LE CABRI DE LA DIVINITÉ ADÌKPÓ DU LAC AHEME AU BÉNIN : UNE PROPRIÉTÉ EXCLUSIVE ET ABSOLUE
Abstract
Cet article tente, en partant du postulat que la divinité adìkpó exerce tous
les pouvoirs sur le cabri qui lui est consacré, de ressortir les représentations
sociales et usages liés à cette institution culturelle. Pour y parvenir, la
démarche qualitative combinant l’observation directe, l’entretien individuel
semi-structuré et le récit de vie a été mobilisée ; les outils étant respectivement
une grille d’observation et un guide d’entretien. Par l’entremise de la technique
d’échantillonnage à choix raisonné reposant sur les principes de diversification
et de saturation, 15 interlocuteurs ont été interrogés. Les théories des
représentations sociales, de la maîtrise exclusive et de la maîtrise absolue ont
servi à l’analyse des données empiriques.
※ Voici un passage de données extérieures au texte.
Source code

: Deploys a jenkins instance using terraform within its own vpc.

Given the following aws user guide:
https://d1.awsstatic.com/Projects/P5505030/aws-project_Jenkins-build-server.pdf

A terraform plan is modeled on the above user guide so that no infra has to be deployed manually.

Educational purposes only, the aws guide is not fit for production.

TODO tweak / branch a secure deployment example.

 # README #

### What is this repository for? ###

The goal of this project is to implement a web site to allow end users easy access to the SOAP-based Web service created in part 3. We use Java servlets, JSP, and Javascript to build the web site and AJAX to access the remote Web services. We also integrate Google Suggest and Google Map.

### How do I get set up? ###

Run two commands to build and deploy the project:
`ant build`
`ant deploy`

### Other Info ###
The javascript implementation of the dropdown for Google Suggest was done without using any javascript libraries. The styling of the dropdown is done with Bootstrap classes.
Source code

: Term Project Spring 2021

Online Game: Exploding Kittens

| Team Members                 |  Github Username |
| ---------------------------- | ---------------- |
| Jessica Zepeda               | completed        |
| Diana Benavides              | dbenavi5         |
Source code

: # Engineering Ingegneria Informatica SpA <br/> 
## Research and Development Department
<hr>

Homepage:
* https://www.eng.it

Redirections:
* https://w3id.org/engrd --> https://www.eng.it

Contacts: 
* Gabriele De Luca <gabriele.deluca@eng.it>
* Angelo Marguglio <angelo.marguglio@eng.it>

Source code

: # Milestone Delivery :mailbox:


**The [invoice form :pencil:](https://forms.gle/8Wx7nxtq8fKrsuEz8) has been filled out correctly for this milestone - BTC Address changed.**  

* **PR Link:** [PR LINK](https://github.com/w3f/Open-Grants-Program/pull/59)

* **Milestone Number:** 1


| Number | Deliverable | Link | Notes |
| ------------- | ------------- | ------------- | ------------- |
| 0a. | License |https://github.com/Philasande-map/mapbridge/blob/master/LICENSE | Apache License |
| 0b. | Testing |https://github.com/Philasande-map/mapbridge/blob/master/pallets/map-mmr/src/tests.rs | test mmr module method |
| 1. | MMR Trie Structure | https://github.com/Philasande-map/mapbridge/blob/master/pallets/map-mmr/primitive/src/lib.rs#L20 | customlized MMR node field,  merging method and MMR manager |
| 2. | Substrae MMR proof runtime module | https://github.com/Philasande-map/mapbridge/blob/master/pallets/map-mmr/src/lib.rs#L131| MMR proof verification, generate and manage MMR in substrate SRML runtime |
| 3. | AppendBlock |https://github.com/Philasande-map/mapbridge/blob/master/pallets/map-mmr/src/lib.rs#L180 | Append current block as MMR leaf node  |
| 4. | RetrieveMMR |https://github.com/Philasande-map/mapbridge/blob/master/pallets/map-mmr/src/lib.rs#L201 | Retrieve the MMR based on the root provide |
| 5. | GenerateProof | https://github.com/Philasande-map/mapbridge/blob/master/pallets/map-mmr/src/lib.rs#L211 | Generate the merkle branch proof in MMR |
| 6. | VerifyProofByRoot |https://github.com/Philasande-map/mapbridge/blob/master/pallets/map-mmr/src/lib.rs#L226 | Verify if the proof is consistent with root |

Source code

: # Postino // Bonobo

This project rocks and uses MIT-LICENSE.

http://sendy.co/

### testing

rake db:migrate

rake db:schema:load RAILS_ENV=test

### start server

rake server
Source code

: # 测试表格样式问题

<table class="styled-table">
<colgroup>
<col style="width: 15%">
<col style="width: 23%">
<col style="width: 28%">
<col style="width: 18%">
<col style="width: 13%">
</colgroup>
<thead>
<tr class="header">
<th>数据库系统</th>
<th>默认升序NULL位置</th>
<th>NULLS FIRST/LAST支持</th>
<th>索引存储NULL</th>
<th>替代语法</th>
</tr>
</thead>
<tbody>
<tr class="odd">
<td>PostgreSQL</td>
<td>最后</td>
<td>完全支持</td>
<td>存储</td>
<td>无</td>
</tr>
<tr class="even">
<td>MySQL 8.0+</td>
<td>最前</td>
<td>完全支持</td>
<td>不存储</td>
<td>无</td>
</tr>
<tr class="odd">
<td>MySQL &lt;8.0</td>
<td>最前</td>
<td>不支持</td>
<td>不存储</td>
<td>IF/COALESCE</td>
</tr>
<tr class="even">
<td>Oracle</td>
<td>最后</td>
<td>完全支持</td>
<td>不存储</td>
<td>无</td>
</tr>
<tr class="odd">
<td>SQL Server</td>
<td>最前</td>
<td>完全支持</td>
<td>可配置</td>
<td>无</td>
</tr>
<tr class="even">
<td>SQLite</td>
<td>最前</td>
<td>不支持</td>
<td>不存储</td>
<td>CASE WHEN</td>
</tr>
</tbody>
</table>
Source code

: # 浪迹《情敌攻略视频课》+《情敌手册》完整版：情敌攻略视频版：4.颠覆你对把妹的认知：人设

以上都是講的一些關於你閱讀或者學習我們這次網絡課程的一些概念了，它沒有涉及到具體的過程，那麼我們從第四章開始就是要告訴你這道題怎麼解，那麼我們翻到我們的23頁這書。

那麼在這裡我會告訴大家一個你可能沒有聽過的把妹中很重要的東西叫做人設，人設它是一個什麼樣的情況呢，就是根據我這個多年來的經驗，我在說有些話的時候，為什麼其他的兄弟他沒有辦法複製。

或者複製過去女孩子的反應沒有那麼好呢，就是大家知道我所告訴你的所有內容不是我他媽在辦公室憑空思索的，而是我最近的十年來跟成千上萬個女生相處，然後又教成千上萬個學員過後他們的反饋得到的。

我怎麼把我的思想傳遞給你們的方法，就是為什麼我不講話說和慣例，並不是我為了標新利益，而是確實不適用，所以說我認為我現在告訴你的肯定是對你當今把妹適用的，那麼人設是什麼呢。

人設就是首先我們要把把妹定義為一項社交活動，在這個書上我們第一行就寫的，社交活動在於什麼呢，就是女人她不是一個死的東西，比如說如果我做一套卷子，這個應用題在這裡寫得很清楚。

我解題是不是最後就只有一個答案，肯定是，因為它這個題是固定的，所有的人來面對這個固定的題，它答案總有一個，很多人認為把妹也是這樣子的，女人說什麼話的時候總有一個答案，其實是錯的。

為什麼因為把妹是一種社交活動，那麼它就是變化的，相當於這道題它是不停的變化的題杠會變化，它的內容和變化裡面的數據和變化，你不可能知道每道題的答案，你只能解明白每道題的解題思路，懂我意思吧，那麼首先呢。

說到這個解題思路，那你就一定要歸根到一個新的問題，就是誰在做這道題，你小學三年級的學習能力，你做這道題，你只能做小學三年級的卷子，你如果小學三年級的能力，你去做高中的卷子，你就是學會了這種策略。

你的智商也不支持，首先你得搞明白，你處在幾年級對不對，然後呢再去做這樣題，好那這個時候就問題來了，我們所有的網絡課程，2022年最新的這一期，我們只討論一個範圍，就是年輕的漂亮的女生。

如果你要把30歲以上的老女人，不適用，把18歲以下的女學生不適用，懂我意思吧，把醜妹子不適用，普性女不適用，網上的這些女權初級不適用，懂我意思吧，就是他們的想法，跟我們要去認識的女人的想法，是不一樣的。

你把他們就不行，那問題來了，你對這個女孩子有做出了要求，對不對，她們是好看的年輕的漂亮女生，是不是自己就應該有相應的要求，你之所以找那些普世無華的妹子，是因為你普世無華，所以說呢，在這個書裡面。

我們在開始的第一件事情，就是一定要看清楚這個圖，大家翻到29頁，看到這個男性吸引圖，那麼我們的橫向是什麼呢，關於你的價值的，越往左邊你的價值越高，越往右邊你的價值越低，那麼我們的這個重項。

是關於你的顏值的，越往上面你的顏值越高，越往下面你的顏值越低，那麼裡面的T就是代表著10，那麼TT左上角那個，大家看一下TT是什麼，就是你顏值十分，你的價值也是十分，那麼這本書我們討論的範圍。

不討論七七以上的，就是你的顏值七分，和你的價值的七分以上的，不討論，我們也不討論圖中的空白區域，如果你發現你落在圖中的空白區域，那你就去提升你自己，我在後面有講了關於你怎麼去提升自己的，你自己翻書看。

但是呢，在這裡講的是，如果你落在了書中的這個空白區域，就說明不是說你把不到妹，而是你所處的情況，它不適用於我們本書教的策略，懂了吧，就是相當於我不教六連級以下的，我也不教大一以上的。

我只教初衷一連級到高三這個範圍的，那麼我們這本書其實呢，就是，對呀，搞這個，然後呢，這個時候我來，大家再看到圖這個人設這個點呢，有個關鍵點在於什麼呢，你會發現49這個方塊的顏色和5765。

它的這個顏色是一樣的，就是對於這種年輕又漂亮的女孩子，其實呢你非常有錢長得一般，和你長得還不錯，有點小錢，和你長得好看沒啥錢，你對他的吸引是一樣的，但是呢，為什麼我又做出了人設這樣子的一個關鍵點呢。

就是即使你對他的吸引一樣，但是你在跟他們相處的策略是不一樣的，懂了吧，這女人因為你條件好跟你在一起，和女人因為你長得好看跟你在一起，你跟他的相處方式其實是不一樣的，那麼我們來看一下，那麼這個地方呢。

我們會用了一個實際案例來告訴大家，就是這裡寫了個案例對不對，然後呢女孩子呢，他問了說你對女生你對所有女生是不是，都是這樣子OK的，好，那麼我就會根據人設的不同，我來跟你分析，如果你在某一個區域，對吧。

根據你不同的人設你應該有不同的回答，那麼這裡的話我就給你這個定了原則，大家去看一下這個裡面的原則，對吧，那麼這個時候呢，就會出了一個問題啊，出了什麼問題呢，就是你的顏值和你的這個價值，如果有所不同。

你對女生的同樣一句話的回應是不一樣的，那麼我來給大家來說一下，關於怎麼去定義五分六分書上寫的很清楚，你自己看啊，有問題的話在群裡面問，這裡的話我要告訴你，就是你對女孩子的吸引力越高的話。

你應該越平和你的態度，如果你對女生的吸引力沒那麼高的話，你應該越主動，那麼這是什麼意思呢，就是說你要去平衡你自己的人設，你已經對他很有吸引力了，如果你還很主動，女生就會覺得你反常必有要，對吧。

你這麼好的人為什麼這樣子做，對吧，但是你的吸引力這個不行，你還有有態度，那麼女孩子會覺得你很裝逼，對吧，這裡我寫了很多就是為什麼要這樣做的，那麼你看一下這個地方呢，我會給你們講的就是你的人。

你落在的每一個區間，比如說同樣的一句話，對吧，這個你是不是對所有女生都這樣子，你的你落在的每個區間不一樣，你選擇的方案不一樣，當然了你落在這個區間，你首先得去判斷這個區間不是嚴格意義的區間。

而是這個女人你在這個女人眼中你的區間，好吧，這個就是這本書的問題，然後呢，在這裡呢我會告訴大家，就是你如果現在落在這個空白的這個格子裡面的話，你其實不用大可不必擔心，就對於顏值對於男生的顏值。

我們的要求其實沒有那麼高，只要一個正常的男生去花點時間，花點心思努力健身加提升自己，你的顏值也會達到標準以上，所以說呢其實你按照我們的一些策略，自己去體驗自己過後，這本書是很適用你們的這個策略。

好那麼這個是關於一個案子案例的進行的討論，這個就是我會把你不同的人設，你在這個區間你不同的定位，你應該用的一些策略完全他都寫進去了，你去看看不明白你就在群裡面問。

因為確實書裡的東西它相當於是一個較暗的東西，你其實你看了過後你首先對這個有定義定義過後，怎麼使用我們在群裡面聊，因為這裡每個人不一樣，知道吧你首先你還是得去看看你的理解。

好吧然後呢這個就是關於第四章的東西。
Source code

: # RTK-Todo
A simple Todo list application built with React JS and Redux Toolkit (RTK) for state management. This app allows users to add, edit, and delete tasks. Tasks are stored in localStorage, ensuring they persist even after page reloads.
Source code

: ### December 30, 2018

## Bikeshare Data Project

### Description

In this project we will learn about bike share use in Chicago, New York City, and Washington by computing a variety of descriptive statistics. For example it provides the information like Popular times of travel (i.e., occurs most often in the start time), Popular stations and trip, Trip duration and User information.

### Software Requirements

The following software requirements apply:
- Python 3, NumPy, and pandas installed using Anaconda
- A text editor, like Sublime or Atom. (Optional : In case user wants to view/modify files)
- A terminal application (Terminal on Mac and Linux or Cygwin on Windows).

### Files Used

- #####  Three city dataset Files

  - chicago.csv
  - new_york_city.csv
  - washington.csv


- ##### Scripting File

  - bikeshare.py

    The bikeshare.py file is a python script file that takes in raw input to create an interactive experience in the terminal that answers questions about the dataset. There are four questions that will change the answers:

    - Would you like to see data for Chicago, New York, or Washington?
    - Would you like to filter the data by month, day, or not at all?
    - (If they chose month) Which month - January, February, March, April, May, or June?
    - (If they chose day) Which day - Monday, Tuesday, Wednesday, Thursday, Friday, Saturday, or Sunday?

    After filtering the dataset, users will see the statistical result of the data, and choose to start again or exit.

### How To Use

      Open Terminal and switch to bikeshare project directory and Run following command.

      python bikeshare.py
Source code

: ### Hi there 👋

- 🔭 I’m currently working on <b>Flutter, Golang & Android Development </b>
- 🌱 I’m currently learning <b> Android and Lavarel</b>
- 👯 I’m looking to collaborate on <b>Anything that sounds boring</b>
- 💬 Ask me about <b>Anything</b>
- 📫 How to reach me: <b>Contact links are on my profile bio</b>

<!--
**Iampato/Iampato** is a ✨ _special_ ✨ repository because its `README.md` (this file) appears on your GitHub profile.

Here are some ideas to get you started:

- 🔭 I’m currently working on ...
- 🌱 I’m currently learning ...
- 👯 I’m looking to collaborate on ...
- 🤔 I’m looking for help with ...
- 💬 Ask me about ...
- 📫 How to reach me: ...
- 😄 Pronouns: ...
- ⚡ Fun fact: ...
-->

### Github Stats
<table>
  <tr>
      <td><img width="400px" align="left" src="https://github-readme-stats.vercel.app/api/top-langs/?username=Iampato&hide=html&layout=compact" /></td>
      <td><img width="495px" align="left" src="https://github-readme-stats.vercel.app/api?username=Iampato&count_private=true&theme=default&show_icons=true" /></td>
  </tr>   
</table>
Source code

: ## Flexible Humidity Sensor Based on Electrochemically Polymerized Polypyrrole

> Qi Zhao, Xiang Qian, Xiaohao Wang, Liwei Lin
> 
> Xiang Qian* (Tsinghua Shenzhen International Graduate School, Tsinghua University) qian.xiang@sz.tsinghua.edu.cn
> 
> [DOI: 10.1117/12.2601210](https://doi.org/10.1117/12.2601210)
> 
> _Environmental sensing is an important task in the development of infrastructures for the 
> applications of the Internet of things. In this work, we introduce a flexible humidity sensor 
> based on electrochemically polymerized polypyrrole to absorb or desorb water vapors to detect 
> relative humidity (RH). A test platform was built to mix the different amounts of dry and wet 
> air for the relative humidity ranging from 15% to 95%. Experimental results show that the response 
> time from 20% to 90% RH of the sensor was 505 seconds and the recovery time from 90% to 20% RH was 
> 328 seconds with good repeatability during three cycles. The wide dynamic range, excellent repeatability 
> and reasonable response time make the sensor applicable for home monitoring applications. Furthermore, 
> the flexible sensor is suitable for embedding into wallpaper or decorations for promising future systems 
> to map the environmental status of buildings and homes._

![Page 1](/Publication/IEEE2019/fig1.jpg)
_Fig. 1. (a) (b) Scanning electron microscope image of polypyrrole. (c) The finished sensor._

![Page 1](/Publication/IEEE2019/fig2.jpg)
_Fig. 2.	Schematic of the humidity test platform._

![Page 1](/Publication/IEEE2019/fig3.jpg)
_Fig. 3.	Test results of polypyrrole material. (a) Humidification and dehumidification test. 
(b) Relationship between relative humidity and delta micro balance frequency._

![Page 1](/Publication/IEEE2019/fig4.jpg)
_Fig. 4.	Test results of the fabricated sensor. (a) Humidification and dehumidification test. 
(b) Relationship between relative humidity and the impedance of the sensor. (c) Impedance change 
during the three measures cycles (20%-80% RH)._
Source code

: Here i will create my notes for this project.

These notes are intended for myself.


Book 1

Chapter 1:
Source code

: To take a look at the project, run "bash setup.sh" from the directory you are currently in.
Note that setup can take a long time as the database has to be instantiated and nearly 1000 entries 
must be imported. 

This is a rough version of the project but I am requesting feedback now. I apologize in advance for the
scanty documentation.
Les résultats révèlent que les représentations sociales consacrent le cabri en
étude comme une propriété exclusive et absolue de la divinité adìkpó. Il s’agit
donc d’un cabri qui appartient entièrement à cette entité immatérielle. Cet animal
sacré symbolise, aux yeux des catégories sociales approchées, l’incarnation de
l’esprit d’un mort par noyage dans le lac Ahémé. Ce regard est fondé sur le rite de
transfèrement de l’esprit du mort dans le corps du cabri ordinaire, lequel est
encastré dans les cérémonies funéraires dédiées aux morts par noyade dans le
lac Ahémé. Au-delà de l’usage funéraire, le cabri sert aussi à un usage sacrificiel
pendant les cérémonies d’offrande à la divinité adìkpó ; ce qui pourrait nourrir la
thèse selon laquelle tout part de l’immatériel et revient à l’immatériel.